*** TASK INPUT ***

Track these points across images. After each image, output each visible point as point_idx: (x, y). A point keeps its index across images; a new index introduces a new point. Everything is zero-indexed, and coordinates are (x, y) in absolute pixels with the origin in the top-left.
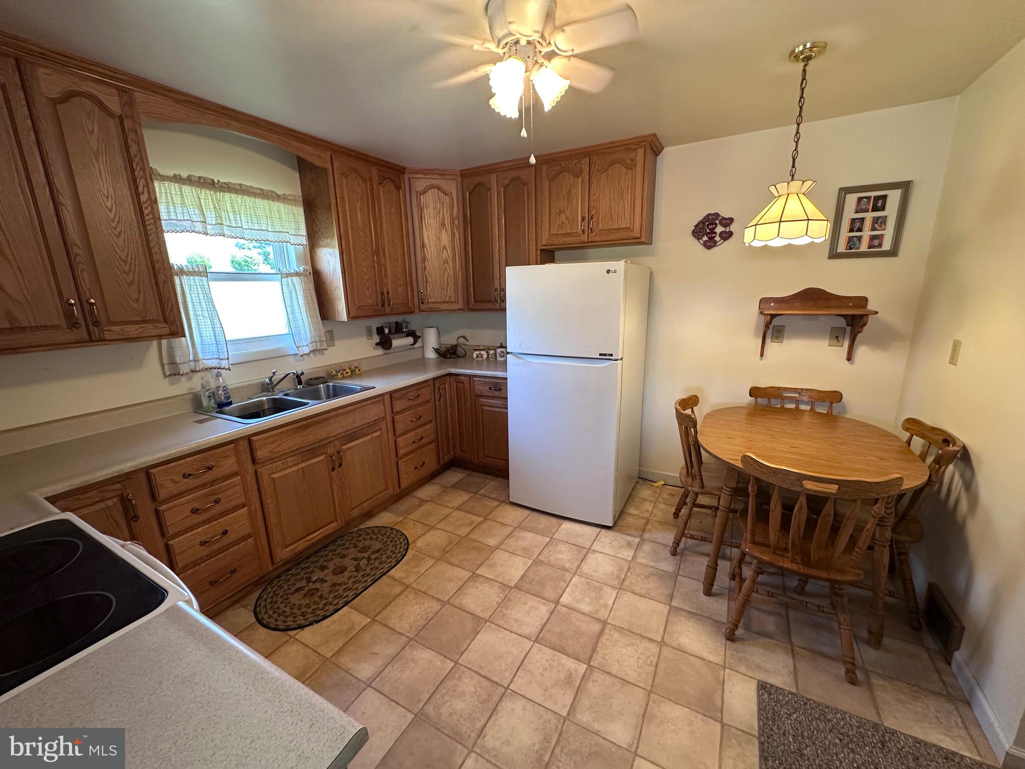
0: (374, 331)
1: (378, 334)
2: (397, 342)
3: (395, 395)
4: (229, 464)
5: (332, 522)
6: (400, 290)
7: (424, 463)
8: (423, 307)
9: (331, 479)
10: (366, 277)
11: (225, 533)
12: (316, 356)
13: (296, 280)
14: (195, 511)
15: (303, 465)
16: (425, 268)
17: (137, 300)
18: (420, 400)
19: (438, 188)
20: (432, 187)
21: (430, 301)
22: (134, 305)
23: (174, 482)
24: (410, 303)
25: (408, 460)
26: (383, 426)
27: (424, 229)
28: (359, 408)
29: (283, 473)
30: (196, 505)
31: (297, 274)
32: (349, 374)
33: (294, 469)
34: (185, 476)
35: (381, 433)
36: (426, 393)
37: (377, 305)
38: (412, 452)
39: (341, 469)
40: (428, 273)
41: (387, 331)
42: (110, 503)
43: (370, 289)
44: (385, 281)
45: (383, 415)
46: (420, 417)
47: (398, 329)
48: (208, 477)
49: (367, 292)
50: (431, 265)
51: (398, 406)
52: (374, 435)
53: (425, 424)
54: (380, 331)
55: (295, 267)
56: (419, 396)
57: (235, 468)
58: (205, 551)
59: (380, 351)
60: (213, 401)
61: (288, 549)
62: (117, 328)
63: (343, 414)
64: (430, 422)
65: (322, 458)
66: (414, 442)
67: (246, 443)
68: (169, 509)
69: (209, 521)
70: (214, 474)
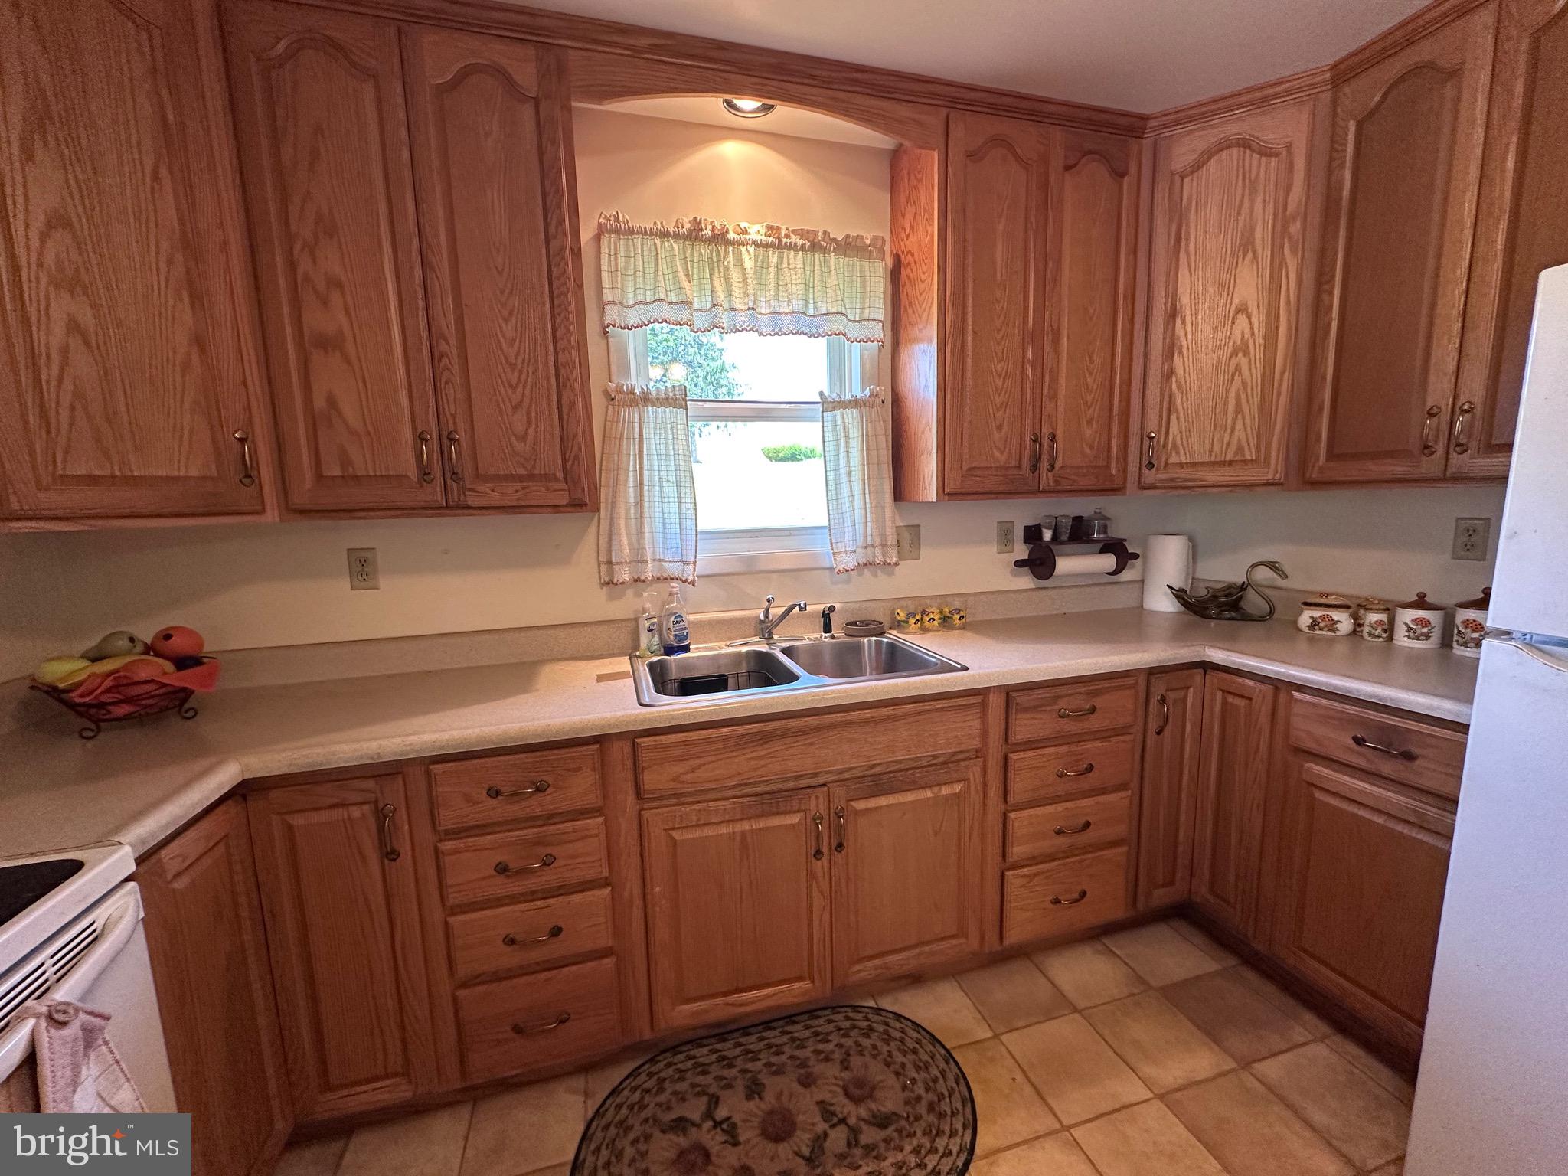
0: (1019, 533)
1: (1027, 540)
2: (1066, 565)
3: (1021, 698)
4: (581, 787)
5: (800, 979)
6: (1088, 432)
7: (1083, 894)
8: (1150, 476)
9: (812, 876)
10: (998, 400)
11: (556, 932)
12: (866, 575)
13: (851, 415)
14: (502, 869)
15: (746, 826)
16: (1171, 372)
17: (523, 438)
18: (1094, 723)
21: (1173, 460)
22: (519, 446)
23: (468, 799)
24: (1113, 465)
25: (1036, 875)
26: (974, 773)
27: (1183, 272)
28: (911, 715)
29: (697, 833)
30: (505, 859)
31: (855, 403)
32: (936, 623)
33: (724, 830)
34: (494, 792)
35: (966, 789)
36: (1118, 707)
37: (1019, 467)
38: (1051, 858)
39: (839, 858)
40: (1179, 388)
41: (1047, 535)
42: (356, 812)
43: (1005, 429)
44: (1049, 406)
45: (976, 743)
46: (1090, 768)
47: (1078, 533)
48: (535, 805)
49: (996, 435)
50: (1189, 363)
51: (1025, 727)
52: (945, 791)
53: (1103, 791)
54: (1032, 534)
55: (856, 389)
56: (1093, 710)
57: (592, 799)
58: (511, 958)
59: (1026, 581)
60: (656, 639)
61: (687, 1007)
62: (486, 488)
63: (865, 723)
64: (1122, 787)
65: (795, 819)
66: (1059, 832)
67: (627, 748)
68: (456, 851)
69: (532, 896)
70: (549, 802)
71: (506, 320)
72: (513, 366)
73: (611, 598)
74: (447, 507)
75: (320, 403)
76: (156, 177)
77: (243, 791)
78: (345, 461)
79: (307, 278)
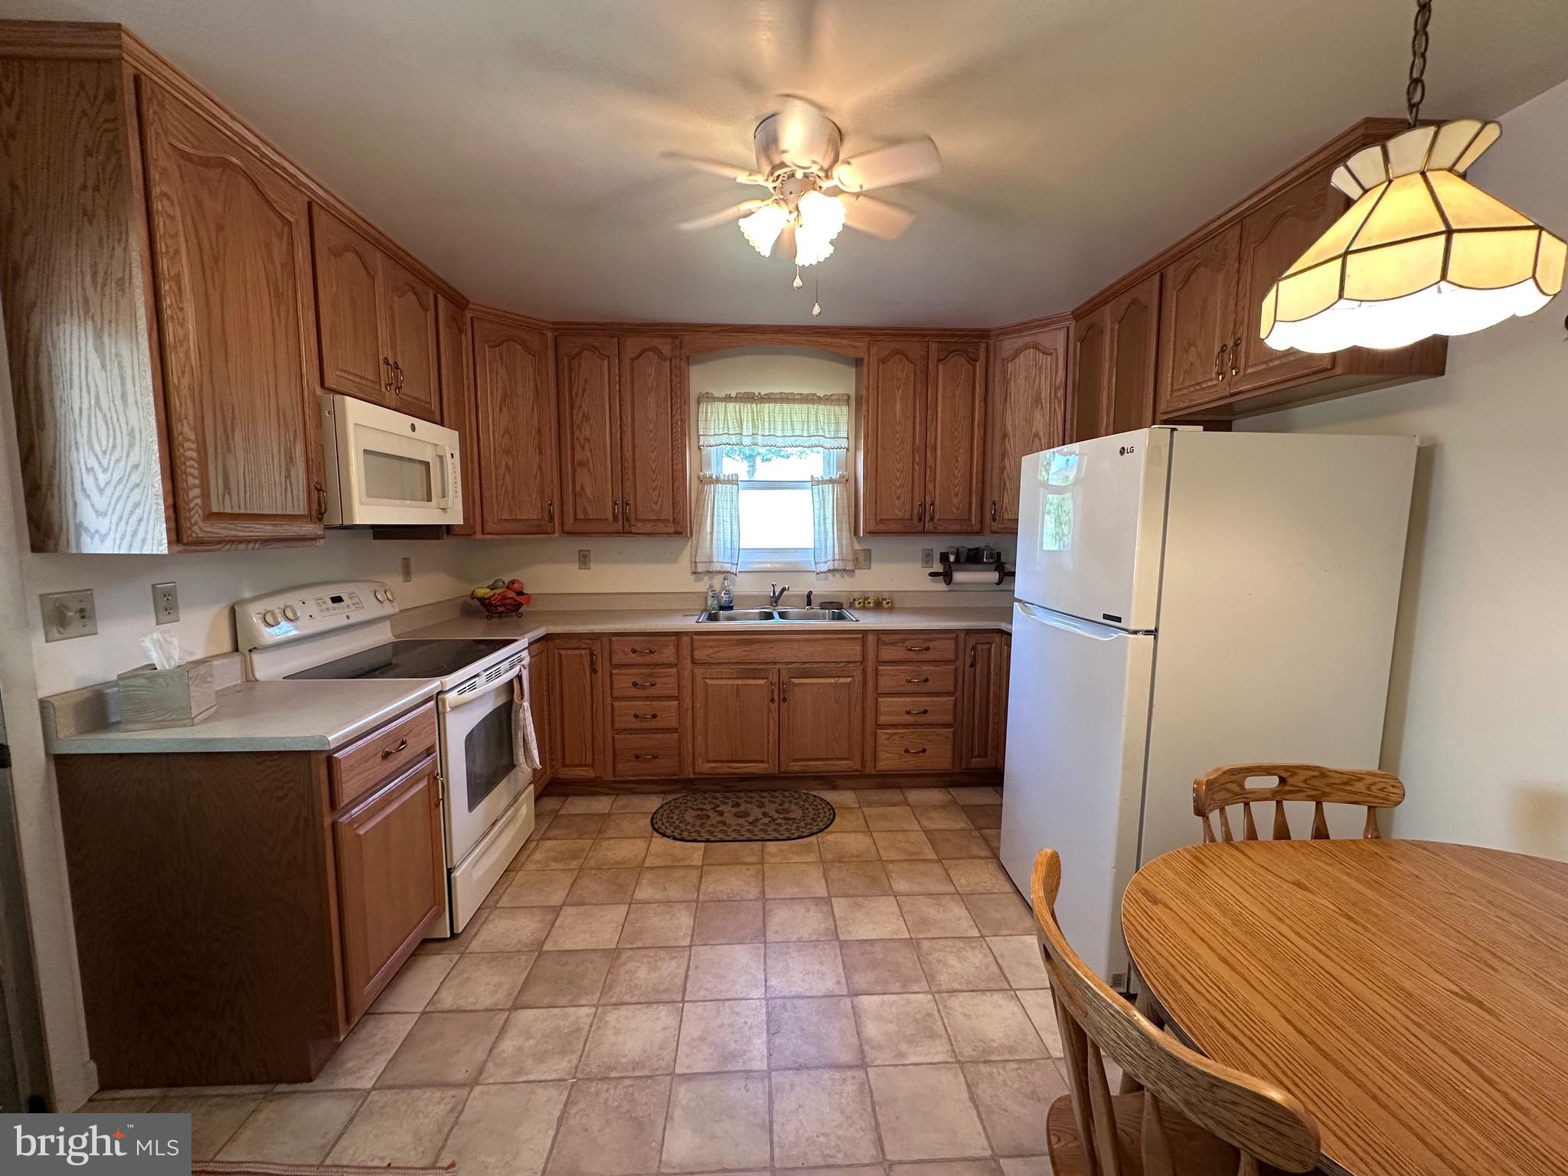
0: (937, 556)
1: (941, 561)
2: (959, 576)
3: (883, 637)
4: (668, 654)
5: (762, 762)
6: (955, 500)
7: (924, 751)
8: (995, 526)
9: (770, 711)
10: (898, 484)
11: (654, 716)
12: (834, 576)
13: (828, 488)
14: (635, 684)
15: (739, 682)
16: (1004, 468)
17: (656, 503)
18: (928, 656)
19: (1036, 348)
20: (1026, 347)
21: (1006, 517)
22: (654, 507)
23: (624, 652)
24: (973, 519)
25: (895, 734)
26: (858, 673)
29: (717, 682)
30: (637, 680)
31: (831, 481)
32: (871, 605)
33: (729, 682)
34: (634, 651)
35: (854, 681)
36: (943, 649)
37: (911, 519)
38: (905, 726)
39: (784, 705)
40: (1008, 476)
41: (952, 558)
42: (583, 652)
43: (902, 498)
44: (930, 487)
45: (860, 658)
46: (926, 680)
47: (973, 558)
48: (650, 659)
49: (897, 502)
50: (1013, 463)
51: (887, 654)
52: (842, 680)
53: (938, 694)
54: (944, 557)
55: (835, 476)
56: (927, 649)
57: (673, 660)
58: (637, 725)
59: (940, 586)
60: (716, 602)
61: (709, 765)
62: (640, 525)
63: (798, 641)
64: (949, 694)
65: (762, 682)
66: (908, 713)
67: (689, 640)
68: (619, 674)
69: (646, 698)
70: (654, 658)
71: (652, 452)
72: (654, 472)
73: (697, 580)
74: (624, 533)
75: (578, 488)
76: (533, 407)
77: (547, 638)
78: (585, 512)
79: (577, 438)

*** End of TASK INPUT ***

Give all the records above as a Markdown table with two columns, Row and Line text, numbering each row and skipping blank lines. Leave the pictures out of the table.

> [RESULT FOR THIS TASK]:
| Row | Line text |
|---|---|
| 1 | Track these points across images. After each image, output each visible point as point_idx: (x, y). A point keeps its index across images; a new index introduces a new point. Everything is zero-indexed, and coordinates are (x, y) in absolute pixels with the origin in the top-left. |
| 2 | 0: (374, 331) |
| 3 | 1: (378, 334) |
| 4 | 2: (397, 342) |
| 5 | 3: (395, 395) |
| 6 | 4: (229, 464) |
| 7 | 5: (332, 522) |
| 8 | 6: (400, 290) |
| 9 | 7: (424, 463) |
| 10 | 8: (423, 307) |
| 11 | 9: (331, 479) |
| 12 | 10: (366, 277) |
| 13 | 11: (225, 533) |
| 14 | 12: (316, 356) |
| 15 | 13: (296, 280) |
| 16 | 14: (195, 511) |
| 17 | 15: (303, 465) |
| 18 | 16: (425, 268) |
| 19 | 17: (137, 300) |
| 20 | 18: (420, 400) |
| 21 | 19: (438, 188) |
| 22 | 20: (432, 187) |
| 23 | 21: (430, 301) |
| 24 | 22: (134, 305) |
| 25 | 23: (174, 482) |
| 26 | 24: (410, 303) |
| 27 | 25: (408, 460) |
| 28 | 26: (383, 426) |
| 29 | 27: (424, 229) |
| 30 | 28: (359, 408) |
| 31 | 29: (283, 473) |
| 32 | 30: (196, 505) |
| 33 | 31: (297, 274) |
| 34 | 32: (349, 374) |
| 35 | 33: (294, 469) |
| 36 | 34: (185, 476) |
| 37 | 35: (381, 433) |
| 38 | 36: (426, 393) |
| 39 | 37: (377, 305) |
| 40 | 38: (412, 452) |
| 41 | 39: (341, 469) |
| 42 | 40: (428, 273) |
| 43 | 41: (387, 331) |
| 44 | 42: (110, 503) |
| 45 | 43: (370, 289) |
| 46 | 44: (385, 281) |
| 47 | 45: (383, 415) |
| 48 | 46: (420, 417) |
| 49 | 47: (398, 329) |
| 50 | 48: (208, 477) |
| 51 | 49: (367, 292) |
| 52 | 50: (431, 265) |
| 53 | 51: (398, 406) |
| 54 | 52: (374, 435) |
| 55 | 53: (425, 424) |
| 56 | 54: (380, 331) |
| 57 | 55: (295, 267) |
| 58 | 56: (419, 396) |
| 59 | 57: (235, 468) |
| 60 | 58: (205, 551) |
| 61 | 59: (380, 351) |
| 62 | 60: (213, 401) |
| 63 | 61: (288, 549) |
| 64 | 62: (117, 328) |
| 65 | 63: (343, 414) |
| 66 | 64: (430, 422) |
| 67 | 65: (322, 458) |
| 68 | 66: (414, 442) |
| 69 | 67: (246, 443) |
| 70 | 68: (169, 509) |
| 71 | 69: (209, 521) |
| 72 | 70: (214, 474) |
| 73 | 0: (1019, 533) |
| 74 | 1: (1027, 540) |
| 75 | 2: (1066, 565) |
| 76 | 3: (1021, 698) |
| 77 | 4: (581, 787) |
| 78 | 5: (800, 979) |
| 79 | 6: (1088, 432) |
| 80 | 7: (1083, 894) |
| 81 | 8: (1150, 476) |
| 82 | 9: (812, 876) |
| 83 | 10: (998, 400) |
| 84 | 11: (556, 932) |
| 85 | 12: (866, 575) |
| 86 | 13: (851, 415) |
| 87 | 14: (502, 869) |
| 88 | 15: (746, 826) |
| 89 | 16: (1171, 372) |
| 90 | 17: (523, 438) |
| 91 | 18: (1094, 723) |
| 92 | 21: (1173, 460) |
| 93 | 22: (519, 446) |
| 94 | 23: (468, 799) |
| 95 | 24: (1113, 465) |
| 96 | 25: (1036, 875) |
| 97 | 26: (974, 773) |
| 98 | 27: (1183, 272) |
| 99 | 28: (911, 715) |
| 100 | 29: (697, 833) |
| 101 | 30: (505, 859) |
| 102 | 31: (855, 403) |
| 103 | 32: (936, 623) |
| 104 | 33: (724, 830) |
| 105 | 34: (494, 792) |
| 106 | 35: (966, 789) |
| 107 | 36: (1118, 707) |
| 108 | 37: (1019, 467) |
| 109 | 38: (1051, 858) |
| 110 | 39: (839, 858) |
| 111 | 40: (1179, 388) |
| 112 | 41: (1047, 535) |
| 113 | 42: (356, 812) |
| 114 | 43: (1005, 429) |
| 115 | 44: (1049, 406) |
| 116 | 45: (976, 743) |
| 117 | 46: (1090, 768) |
| 118 | 47: (1078, 533) |
| 119 | 48: (535, 805) |
| 120 | 49: (996, 435) |
| 121 | 50: (1189, 363) |
| 122 | 51: (1025, 727) |
| 123 | 52: (945, 791) |
| 124 | 53: (1103, 791) |
| 125 | 54: (1032, 534) |
| 126 | 55: (856, 389) |
| 127 | 56: (1093, 710) |
| 128 | 57: (592, 799) |
| 129 | 58: (511, 958) |
| 130 | 59: (1026, 581) |
| 131 | 60: (656, 639) |
| 132 | 61: (687, 1007) |
| 133 | 62: (486, 488) |
| 134 | 63: (865, 723) |
| 135 | 64: (1122, 787) |
| 136 | 65: (795, 819) |
| 137 | 66: (1059, 832) |
| 138 | 67: (627, 748) |
| 139 | 68: (456, 851) |
| 140 | 69: (532, 896) |
| 141 | 70: (549, 802) |
| 142 | 71: (506, 320) |
| 143 | 72: (513, 366) |
| 144 | 73: (611, 598) |
| 145 | 74: (447, 507) |
| 146 | 75: (320, 403) |
| 147 | 76: (156, 177) |
| 148 | 77: (243, 791) |
| 149 | 78: (345, 461) |
| 150 | 79: (307, 278) |
| 151 | 0: (937, 556) |
| 152 | 1: (941, 561) |
| 153 | 2: (959, 576) |
| 154 | 3: (883, 637) |
| 155 | 4: (668, 654) |
| 156 | 5: (762, 762) |
| 157 | 6: (955, 500) |
| 158 | 7: (924, 751) |
| 159 | 8: (995, 526) |
| 160 | 9: (770, 711) |
| 161 | 10: (898, 484) |
| 162 | 11: (654, 716) |
| 163 | 12: (834, 576) |
| 164 | 13: (828, 488) |
| 165 | 14: (635, 684) |
| 166 | 15: (739, 682) |
| 167 | 16: (1004, 468) |
| 168 | 17: (656, 503) |
| 169 | 18: (928, 656) |
| 170 | 19: (1036, 348) |
| 171 | 20: (1026, 347) |
| 172 | 21: (1006, 517) |
| 173 | 22: (654, 507) |
| 174 | 23: (624, 652) |
| 175 | 24: (973, 519) |
| 176 | 25: (895, 734) |
| 177 | 26: (858, 673) |
| 178 | 29: (717, 682) |
| 179 | 30: (637, 680) |
| 180 | 31: (831, 481) |
| 181 | 32: (871, 605) |
| 182 | 33: (729, 682) |
| 183 | 34: (634, 651) |
| 184 | 35: (854, 681) |
| 185 | 36: (943, 649) |
| 186 | 37: (911, 519) |
| 187 | 38: (905, 726) |
| 188 | 39: (784, 705) |
| 189 | 40: (1008, 476) |
| 190 | 41: (952, 558) |
| 191 | 42: (583, 652) |
| 192 | 43: (902, 498) |
| 193 | 44: (930, 487) |
| 194 | 45: (860, 658) |
| 195 | 46: (926, 680) |
| 196 | 47: (973, 558) |
| 197 | 48: (650, 659) |
| 198 | 49: (897, 502) |
| 199 | 50: (1013, 463) |
| 200 | 51: (887, 654) |
| 201 | 52: (842, 680) |
| 202 | 53: (938, 694) |
| 203 | 54: (944, 557) |
| 204 | 55: (835, 476) |
| 205 | 56: (927, 649) |
| 206 | 57: (673, 660) |
| 207 | 58: (637, 725) |
| 208 | 59: (940, 586) |
| 209 | 60: (716, 602) |
| 210 | 61: (709, 765) |
| 211 | 62: (640, 525) |
| 212 | 63: (798, 641) |
| 213 | 64: (949, 694) |
| 214 | 65: (762, 682) |
| 215 | 66: (908, 713) |
| 216 | 67: (689, 640) |
| 217 | 68: (619, 674) |
| 218 | 69: (646, 698) |
| 219 | 70: (654, 658) |
| 220 | 71: (652, 452) |
| 221 | 72: (654, 472) |
| 222 | 73: (697, 580) |
| 223 | 74: (624, 533) |
| 224 | 75: (578, 488) |
| 225 | 76: (533, 407) |
| 226 | 77: (547, 638) |
| 227 | 78: (585, 512) |
| 228 | 79: (577, 438) |